Alle spalle dei centri sociali arrivano a piedi Marco Taradash e Fabio Padovan. Gli hanno spiegato che sarebbe meglio fare il giro dall'altra parte, "come da disposizioni", per evitare che il gesto venga preso come una provocazione. Ma l'invito cade nel vuoto. Percorrono una cinquantina di metri e nessuno sembra riconoscerli. Fino a quando qualcuno, in testa al corteo, li vede e li indica. Volano i primi insulti. Padovan grida: "Con queste facce dovreste starci voi in galera, non quegli otto". In risposta, prima gli danno del "nazista", poi arrivano i calci. Uno colpisce la celebrata scatola di scarpe foderata destinata agli adesivi, un altro manda in frantumi il cellulare, gli altri lo raggiungono alle gambe. Per Taradash, uno sbarramento di sputi.

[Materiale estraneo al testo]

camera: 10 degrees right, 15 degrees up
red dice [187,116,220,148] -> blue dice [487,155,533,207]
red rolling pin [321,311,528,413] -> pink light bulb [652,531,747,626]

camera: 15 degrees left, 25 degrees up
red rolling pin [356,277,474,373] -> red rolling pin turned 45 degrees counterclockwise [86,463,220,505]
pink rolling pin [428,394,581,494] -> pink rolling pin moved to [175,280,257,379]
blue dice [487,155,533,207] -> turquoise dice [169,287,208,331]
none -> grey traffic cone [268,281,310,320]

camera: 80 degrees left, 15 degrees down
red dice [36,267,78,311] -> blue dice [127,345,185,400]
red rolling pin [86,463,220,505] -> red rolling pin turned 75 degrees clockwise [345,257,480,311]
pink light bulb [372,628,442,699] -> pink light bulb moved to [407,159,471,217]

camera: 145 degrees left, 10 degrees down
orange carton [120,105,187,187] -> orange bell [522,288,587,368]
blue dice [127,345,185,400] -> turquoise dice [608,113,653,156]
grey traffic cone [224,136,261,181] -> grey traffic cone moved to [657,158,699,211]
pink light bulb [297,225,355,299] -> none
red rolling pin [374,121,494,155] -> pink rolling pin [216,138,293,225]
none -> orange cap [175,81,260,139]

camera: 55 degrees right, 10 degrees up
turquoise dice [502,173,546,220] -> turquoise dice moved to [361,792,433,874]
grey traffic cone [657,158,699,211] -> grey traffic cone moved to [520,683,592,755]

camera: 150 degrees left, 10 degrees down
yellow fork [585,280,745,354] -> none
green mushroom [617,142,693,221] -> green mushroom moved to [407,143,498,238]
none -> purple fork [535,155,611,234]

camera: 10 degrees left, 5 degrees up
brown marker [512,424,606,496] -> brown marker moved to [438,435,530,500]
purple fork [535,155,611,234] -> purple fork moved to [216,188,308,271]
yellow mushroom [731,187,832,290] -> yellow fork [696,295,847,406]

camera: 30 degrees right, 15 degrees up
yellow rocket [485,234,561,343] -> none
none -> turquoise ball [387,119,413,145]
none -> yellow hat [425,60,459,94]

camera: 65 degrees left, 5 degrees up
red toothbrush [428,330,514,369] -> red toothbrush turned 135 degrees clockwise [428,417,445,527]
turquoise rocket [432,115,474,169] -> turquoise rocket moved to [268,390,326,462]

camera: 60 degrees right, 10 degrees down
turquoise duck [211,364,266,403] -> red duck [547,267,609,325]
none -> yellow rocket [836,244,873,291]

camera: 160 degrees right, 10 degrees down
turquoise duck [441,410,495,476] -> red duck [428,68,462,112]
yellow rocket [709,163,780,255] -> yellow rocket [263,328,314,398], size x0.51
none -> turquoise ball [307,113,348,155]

La Celere sbanda. E carica, impugnando, con scudi e manganelli, le transenne di acciaio a bordo strada. Vengono sparati due lacrimogeni. E a farne le spese è un pover'uomo, Albino Da Lio, che si è affacciato a una delle brutte casette a schiera. Il bossolo del lacrimogeno, un suppostone di acciaio contorto dal calore, lo colpisce a una gamba. La famiglia piange e lo saluta, mentre l'ambulanza se lo porta via insieme ai primi tra ragazzi dei centri sociali e celerini feriti. La mattina si tinge di rosso. Ma sul serio. Perché ora, fradicio di sudore, il vicequestore Antonio Palmosi organizza i suoi reparti facendo mostra della giacca intrisa di sangue. Di chi, non si sa.

E arriva Rocchetta

Potrebbe bastare. Ma non è così. Cambia anche la musica, e le note dei 99 Posse sparate dai megafoni del furgone sembrano premonitrici: "Curre, curre, guagliò". E i guaglioni corrono davvero. Questa volta alle spalle del corteo sono arrivati, con Rocchetta, altri vessilliferi del Life. Altri spintoni, un'altra carica. Violenta come la prima. Anche perché, questa volta, dall'altra parte qualcuno vuota i tascapane dei sassi. Di mezzo ci va chi è a tiro. Compresi un automobilista e una ragazzina di sedici anni, manganellata a terra. Luca Casarini, uno dei leader dei centri sociali, grida alla Celere: "Non siamo la parodia degli autonomi. Siamo per l'Italia dei comuni. Non vogliamo la Croazia". Protesta Pietrangelo Pettenò, capogruppo al comune di Rifondazione. Ma non serve.